- [SOURCE TEXT]
[Start]
Preface The MASB is implementing its policy of convergence through adopting International Financial Reporting Standards (IFRSs) as issued by the IASB for application for annual periods beginning on or after 1 January 2012. The IASB defines IFRSs as comprising: (a)

International Financial Reporting Standards;

(b) International Accounting Standards; (c)

IFRIC Interpretations; and

(d) SIC Interpretations. MFRSs equivalent to IFRSs that apply to any reporting period beginning on or after 1 January 2012 are: (a)

Malaysian Financial Reporting Standards; and

(b)

IC Interpretations.
[End]
- [TASK BRIEF] Please write out the passage of the preface on financial reporting standards word for word, beginning at "Preface The MASB" and stopping after "Accounting Standards; (c)".

- [PROVIDED DATA]
[Start]
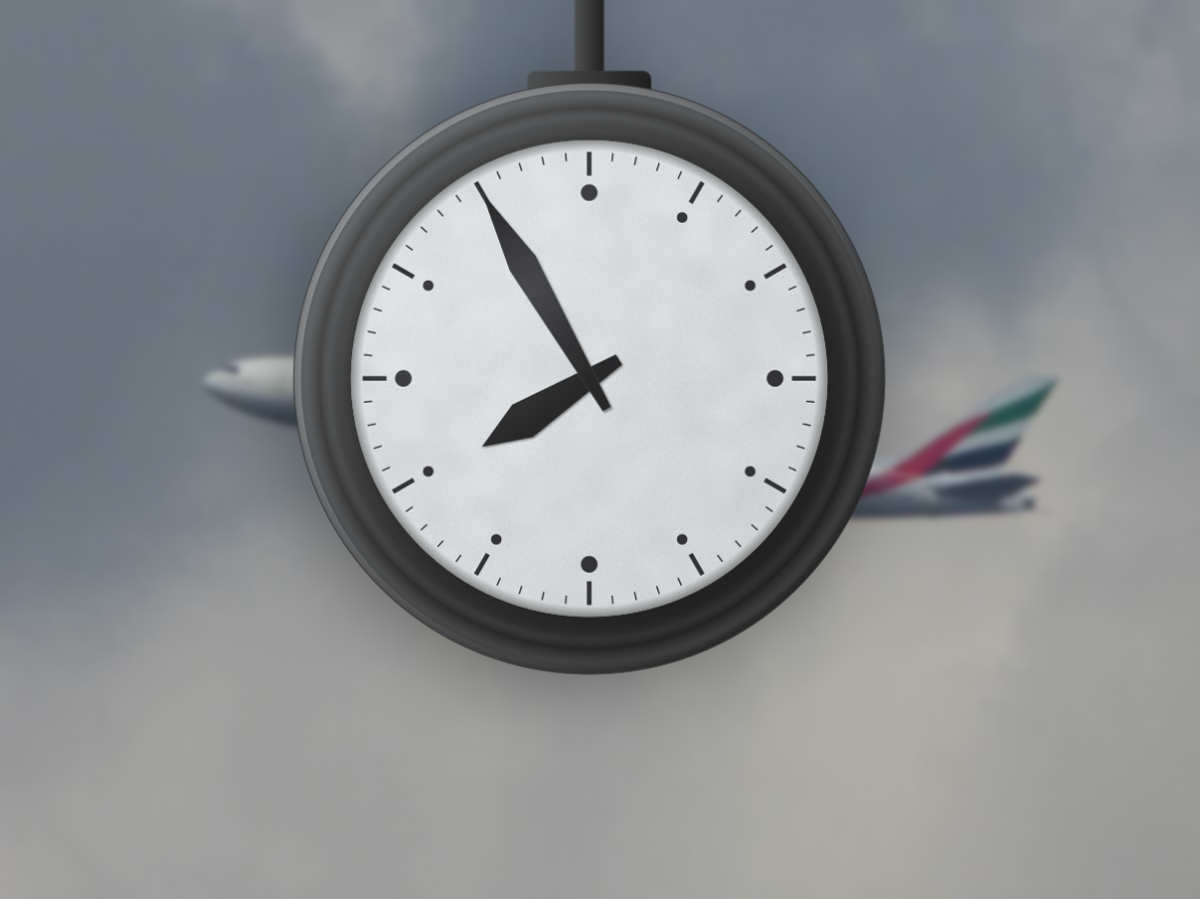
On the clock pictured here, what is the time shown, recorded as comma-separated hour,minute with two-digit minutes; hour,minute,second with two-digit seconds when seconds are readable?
[End]
[Start]
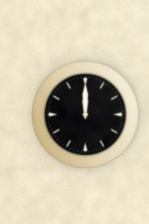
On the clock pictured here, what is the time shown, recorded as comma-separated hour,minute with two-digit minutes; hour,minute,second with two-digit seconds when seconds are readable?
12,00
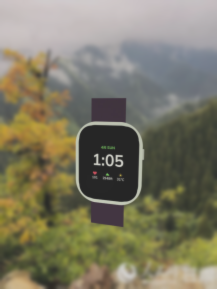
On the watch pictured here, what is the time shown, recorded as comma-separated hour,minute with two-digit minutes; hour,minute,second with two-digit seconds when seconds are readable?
[End]
- [COMPLETE ANSWER]
Preface The MASB is implementing its policy of convergence through adopting International Financial Reporting Standards (IFRSs) as issued by the IASB for application for annual periods beginning on or after 1 January 2012. The IASB defines IFRSs as comprising: (a)

International Financial Reporting Standards;

(b) International Accounting Standards; (c)